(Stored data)
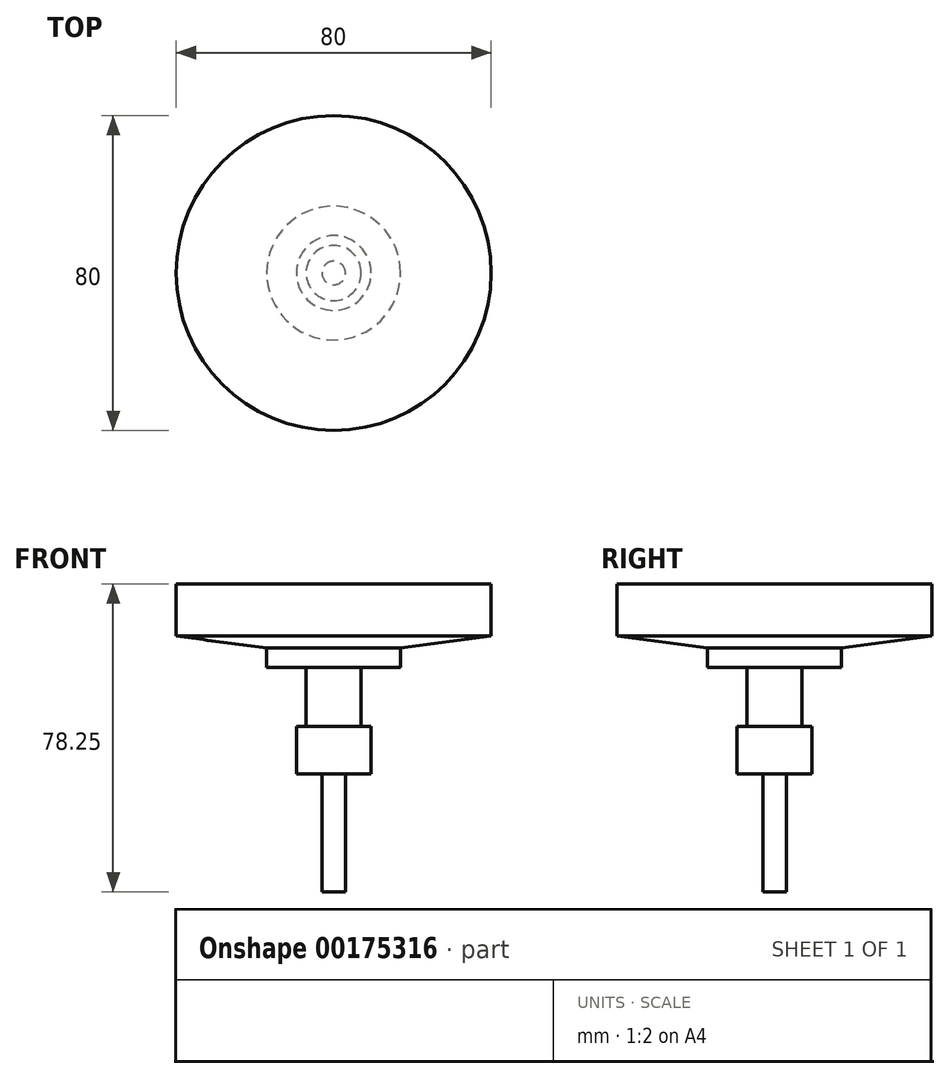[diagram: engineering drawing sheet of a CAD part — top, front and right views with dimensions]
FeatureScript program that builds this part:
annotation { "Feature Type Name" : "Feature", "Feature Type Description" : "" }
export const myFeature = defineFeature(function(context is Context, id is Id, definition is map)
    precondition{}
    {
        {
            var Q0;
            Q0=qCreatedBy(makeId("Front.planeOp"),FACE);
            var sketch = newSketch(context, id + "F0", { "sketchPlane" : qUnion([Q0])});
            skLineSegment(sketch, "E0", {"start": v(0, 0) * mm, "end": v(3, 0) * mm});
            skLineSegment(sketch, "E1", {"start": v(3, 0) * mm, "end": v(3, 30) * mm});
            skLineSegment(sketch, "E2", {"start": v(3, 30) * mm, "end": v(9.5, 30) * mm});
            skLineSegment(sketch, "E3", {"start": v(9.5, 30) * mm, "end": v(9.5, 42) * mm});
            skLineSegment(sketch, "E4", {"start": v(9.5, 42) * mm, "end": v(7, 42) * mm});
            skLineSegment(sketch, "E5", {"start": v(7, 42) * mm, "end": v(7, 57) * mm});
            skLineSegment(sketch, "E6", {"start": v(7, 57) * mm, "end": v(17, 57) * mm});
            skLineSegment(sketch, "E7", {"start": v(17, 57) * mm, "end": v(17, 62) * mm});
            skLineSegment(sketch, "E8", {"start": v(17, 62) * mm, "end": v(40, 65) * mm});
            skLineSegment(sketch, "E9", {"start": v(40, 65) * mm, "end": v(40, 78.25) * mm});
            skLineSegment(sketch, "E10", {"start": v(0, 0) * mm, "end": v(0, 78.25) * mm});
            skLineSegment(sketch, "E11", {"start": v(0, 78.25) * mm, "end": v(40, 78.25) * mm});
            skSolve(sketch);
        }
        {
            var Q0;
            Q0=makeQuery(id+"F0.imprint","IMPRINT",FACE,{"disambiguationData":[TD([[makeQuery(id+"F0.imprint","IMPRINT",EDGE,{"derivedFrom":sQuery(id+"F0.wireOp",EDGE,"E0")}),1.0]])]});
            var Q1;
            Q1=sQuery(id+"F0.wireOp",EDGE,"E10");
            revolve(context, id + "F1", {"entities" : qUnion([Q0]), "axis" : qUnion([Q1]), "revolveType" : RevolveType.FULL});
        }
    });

◆ THE EXERCISE: Select every line in the records that contains the string "EDGE", matching case exactly, and copy each of those lines.

◆ REPLY:
            Q0=makeQuery(id+"F0.imprint","IMPRINT",FACE,{"disambiguationData":[TD([[makeQuery(id+"F0.imprint","IMPRINT",EDGE,{"derivedFrom":sQuery(id+"F0.wireOp",EDGE,"E0")}),1.0]])]});
            Q1=sQuery(id+"F0.wireOp",EDGE,"E10");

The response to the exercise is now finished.